Economics cloud future

Sam Querrey began to celebrate after sending a 127-mph serve up the middle that was out of Kevin Anderson’s reach.

Querrey’s ace in his 4-6, 6-3, 6-4 victory was the final point in what could be the final Tennis Channel Open in Las Vegas.

The future of the event is clouded. Whether the tournament’s three-year run at the Darling Tennis Center indeed is over probably will come down to economics.

The Tennis Channel’s four-year contract with the city of Las Vegas has an opt-out clause for either side to exercise that is renewable each year. The city has to let the tournament know by June 1 that it wants to be involved for 2009. The Tennis Channel has until Oct. 1 to let the city know it is returning.

If The Tennis Channel decides not to come back in 2009, it could be from a lack of ticket sales and losing money. If the city backs out, it will be because it can’t justify subsidizing a professional sporting event when it is laying off employees.

The tournament had not made money in either of its first two years. Tournament officials refused to release attendance figures or ticket sales for this year’s event following Sunday’s final.

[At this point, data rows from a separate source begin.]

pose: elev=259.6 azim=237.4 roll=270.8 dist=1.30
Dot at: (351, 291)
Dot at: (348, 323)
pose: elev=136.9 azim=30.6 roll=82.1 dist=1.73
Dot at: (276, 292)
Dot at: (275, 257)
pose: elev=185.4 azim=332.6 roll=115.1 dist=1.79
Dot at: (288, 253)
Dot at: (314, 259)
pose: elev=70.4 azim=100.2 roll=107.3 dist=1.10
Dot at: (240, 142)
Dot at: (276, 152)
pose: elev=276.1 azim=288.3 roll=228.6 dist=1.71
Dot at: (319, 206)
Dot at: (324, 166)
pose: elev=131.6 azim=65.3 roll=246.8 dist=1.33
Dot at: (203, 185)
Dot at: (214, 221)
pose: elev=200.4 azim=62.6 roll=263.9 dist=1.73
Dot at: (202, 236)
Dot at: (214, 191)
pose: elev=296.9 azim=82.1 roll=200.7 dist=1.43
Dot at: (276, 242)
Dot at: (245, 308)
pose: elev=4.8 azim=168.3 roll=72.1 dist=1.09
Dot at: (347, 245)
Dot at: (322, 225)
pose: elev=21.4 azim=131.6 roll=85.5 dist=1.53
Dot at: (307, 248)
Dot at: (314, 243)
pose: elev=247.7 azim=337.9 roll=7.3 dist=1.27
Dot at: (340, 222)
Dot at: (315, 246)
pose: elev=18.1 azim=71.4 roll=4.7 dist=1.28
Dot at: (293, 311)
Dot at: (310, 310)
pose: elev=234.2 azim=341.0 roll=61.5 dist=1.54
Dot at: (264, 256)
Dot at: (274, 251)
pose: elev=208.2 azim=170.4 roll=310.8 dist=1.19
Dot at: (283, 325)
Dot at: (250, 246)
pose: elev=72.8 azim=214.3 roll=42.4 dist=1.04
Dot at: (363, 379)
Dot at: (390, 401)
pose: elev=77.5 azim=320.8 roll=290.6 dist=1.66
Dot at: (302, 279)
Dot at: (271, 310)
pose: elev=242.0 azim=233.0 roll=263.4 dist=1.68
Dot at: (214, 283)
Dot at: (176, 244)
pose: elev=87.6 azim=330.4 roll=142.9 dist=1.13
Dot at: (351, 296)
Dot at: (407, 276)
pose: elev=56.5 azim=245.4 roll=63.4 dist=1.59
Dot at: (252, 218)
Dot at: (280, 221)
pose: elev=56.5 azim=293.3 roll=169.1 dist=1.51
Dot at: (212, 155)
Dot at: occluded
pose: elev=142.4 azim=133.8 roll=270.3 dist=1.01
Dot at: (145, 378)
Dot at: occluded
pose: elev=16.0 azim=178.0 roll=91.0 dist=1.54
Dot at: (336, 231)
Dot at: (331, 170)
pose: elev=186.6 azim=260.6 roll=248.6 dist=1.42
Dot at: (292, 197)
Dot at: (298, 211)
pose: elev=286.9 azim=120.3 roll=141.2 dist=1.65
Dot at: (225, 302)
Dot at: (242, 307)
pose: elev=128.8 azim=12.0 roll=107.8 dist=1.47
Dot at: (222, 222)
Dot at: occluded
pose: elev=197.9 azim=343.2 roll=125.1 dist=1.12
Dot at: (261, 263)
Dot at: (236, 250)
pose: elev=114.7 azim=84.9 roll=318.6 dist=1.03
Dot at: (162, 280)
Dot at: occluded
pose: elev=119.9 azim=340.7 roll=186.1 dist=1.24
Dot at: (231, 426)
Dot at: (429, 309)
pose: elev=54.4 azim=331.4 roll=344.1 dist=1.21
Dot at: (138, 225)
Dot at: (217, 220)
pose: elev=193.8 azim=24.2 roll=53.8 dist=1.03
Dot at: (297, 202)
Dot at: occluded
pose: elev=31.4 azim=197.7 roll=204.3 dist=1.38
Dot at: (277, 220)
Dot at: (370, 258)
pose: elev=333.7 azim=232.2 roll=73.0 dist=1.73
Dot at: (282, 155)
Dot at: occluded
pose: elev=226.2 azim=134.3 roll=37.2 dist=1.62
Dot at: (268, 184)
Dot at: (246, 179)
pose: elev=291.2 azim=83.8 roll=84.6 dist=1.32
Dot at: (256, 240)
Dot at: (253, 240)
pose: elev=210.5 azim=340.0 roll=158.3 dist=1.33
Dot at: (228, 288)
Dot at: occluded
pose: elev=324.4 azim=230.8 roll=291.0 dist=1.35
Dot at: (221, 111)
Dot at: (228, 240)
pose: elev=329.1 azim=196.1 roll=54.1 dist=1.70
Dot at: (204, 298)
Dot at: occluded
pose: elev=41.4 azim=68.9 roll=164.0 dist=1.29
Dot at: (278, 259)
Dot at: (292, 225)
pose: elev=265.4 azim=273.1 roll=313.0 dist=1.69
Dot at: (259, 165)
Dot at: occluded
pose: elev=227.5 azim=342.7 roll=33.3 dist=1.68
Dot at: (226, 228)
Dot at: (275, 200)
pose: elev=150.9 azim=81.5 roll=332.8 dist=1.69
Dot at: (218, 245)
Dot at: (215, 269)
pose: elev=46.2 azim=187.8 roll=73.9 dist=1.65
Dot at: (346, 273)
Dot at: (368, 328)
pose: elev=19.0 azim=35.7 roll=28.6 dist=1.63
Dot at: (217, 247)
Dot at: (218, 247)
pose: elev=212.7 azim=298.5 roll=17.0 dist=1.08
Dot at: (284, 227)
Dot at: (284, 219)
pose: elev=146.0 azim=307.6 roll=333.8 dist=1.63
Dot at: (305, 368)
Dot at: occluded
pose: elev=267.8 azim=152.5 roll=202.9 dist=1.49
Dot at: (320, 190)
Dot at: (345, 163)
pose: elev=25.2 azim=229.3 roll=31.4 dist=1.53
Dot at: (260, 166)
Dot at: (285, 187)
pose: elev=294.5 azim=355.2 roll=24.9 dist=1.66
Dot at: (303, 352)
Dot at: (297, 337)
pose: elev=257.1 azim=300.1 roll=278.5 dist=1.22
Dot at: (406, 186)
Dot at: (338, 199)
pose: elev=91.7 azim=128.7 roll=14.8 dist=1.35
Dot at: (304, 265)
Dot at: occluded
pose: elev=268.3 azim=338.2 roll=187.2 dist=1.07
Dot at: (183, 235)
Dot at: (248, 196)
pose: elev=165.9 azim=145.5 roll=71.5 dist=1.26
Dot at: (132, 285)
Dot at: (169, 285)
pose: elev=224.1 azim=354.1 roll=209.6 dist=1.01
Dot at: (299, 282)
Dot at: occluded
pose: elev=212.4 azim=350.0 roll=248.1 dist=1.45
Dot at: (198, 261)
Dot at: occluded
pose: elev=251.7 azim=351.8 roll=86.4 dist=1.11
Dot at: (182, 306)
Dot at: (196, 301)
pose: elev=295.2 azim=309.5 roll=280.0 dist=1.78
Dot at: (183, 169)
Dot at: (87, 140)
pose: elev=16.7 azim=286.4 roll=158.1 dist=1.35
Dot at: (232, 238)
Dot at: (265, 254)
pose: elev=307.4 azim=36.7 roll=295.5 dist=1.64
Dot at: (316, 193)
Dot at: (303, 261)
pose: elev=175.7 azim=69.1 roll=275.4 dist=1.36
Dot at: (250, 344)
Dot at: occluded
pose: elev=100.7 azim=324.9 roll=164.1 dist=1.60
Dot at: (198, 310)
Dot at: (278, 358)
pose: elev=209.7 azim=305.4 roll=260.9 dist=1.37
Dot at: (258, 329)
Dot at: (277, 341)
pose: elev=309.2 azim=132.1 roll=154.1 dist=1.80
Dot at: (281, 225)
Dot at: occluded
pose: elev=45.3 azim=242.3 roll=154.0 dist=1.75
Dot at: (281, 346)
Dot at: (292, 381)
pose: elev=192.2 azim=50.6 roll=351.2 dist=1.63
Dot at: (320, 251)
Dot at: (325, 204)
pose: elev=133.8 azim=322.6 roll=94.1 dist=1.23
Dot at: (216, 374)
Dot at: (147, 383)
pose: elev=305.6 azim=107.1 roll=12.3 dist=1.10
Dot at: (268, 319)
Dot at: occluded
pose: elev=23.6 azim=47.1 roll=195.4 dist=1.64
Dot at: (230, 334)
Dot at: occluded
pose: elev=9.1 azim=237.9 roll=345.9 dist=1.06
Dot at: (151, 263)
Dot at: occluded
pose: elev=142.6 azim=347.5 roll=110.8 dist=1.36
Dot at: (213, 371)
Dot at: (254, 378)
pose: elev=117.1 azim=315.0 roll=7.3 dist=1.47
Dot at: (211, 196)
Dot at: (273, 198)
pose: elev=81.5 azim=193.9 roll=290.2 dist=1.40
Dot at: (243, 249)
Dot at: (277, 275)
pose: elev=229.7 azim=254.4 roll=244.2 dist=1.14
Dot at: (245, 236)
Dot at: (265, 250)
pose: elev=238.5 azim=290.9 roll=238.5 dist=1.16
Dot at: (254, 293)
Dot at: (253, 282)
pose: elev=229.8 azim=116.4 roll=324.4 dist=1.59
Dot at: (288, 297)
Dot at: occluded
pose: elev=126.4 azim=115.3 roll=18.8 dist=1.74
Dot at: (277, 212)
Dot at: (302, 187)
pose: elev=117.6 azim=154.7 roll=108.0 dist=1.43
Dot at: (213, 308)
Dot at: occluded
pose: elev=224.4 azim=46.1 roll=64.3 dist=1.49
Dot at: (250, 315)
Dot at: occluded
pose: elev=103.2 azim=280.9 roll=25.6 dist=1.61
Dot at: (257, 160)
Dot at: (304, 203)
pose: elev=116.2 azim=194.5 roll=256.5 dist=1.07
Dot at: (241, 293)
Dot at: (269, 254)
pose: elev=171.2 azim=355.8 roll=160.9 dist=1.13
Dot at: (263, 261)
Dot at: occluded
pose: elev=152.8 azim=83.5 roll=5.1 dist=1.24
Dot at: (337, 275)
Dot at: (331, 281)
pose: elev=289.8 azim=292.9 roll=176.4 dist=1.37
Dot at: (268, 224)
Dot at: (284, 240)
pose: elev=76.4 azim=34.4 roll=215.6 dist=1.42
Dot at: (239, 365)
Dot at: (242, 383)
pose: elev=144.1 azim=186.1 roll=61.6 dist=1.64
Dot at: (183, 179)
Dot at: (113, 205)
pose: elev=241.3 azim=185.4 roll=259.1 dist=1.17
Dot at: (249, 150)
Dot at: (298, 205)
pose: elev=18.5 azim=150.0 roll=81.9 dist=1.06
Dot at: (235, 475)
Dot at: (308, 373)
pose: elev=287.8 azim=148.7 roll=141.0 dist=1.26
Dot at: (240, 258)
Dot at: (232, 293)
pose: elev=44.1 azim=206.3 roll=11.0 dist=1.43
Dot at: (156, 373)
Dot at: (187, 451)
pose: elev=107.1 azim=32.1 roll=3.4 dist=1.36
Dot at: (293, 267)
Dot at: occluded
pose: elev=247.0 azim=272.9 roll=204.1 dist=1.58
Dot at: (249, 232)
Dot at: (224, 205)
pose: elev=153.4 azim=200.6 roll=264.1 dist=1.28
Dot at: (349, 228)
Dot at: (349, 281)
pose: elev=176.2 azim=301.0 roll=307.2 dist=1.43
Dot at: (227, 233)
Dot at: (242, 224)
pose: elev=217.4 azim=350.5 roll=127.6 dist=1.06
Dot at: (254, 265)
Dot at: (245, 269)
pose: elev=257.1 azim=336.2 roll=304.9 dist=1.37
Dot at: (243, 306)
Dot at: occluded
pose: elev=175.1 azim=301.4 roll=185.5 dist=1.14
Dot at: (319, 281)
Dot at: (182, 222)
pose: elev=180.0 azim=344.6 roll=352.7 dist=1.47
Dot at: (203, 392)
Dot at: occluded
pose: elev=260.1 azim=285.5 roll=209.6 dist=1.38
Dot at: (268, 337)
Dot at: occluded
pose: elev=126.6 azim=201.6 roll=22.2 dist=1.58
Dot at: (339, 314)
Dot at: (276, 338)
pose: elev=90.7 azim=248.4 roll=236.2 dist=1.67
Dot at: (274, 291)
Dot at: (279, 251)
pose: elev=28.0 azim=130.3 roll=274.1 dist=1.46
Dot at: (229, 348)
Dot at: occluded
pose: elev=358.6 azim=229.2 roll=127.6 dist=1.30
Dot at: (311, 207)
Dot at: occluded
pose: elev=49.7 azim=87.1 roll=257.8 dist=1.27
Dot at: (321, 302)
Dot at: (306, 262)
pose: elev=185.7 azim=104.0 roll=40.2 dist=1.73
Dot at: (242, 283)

The city was contracted to supply $600,000 in cash to help supplement the event. In addition, Las Vegas Events was supporting the tournament with $500,000. But with staff being eliminated and 41/2 percent in cuts to the current budget to offset a $21 million shortfall, and more cuts expected for the upcoming fiscal year, it might not be possible for the city to live up to its financial obligations.

“It’s going to be a very difficult decision,” said City Councilman Larry Brown, who helped negotiate the original and current deals with The Tennis Channel and in whose Ward 4 the Darling Tennis Center resides. “If we can’t do it, we can’t do it. But I’d be remiss if we didn’t try to keep it going.

“You have to be patient. But the bottom line is, can the city afford to be patient?”

In the three years the tournament has been in Las Vegas, the city has invested approximately $2.6 million in cash and services. Brown thinks the money has been well spent.

“I’d say it’s been a good run,” Brown said. “I think it’s been great for the community. But The Tennis Channel has to look at it from their numbers. Can it afford to stay in Las Vegas?”

Ken Solomon, the president and chief executive officer of The Tennis Channel, said he’s in no rush to make a commitment for 2009 or beyond.

“The fact of the matter is this year is no different from last year,” Solomon said. “The time schedule is the same. … Last year at this time, we were being asked about next year, (and) we said the same thing then that we’re saying now.

“At the end, we’re going to look at everything, we’ll sit down with the city and figure out how we go forward.”

Rumors have indicated the tournament might move elsewhere or be sold to another group, which would relocate the event. Solomon admitted he has had calls from interested parties, but no serious discussions have been held about selling the tournament.

“We’ve been approached regularly every year,” he said. “It’s as much an ATP issue as much as anything. There are limited opportunities.

“But we’re pretty happy with what we have. We’re thrilled with Las Vegas. We’re thrilled with Darling. We’re thrilled with our player field. Our relationship with the city of Las Vegas is excellent.”

The Tennis Channel can’t be thrilled with the lack of ticket sales. Despite a strong opening day, when attendance was up 56 percent over last year, the weekend didn’t produce big crowds. Whether it was a lack of star power or the price of tickets (the cheapest Sunday went for $70), a lot of seats were empty for Querrey’s victory over Anderson. The Stadium Court was just half full for Sunday’s final and anywhere from one-third to half full for the Saturday semifinals.

Some fans believe they’ve seen the last of the Tennis Channel Open in Las Vegas.

“We’ve supported it, but not great,” said Gary Wolf, a 39-year resident of Las Vegas who is active in the local tennis community. “The turnout was terrible Saturday, and I’m worried about the sponsorships. The sponsorships are the key, and I don’t think there’s enough of it.

“It’s a money thing, and I wouldn’t be surprised if it left.”

Rob Kirkendall hopes the tournament will return next year.

“It’s a good event,” said Kirkendall, who is the tennis pro at Canyon Gate Country Club. “We want tennis to grow. But when you look in the stands and nobody’s there, you have to wonder if they’ll be back.”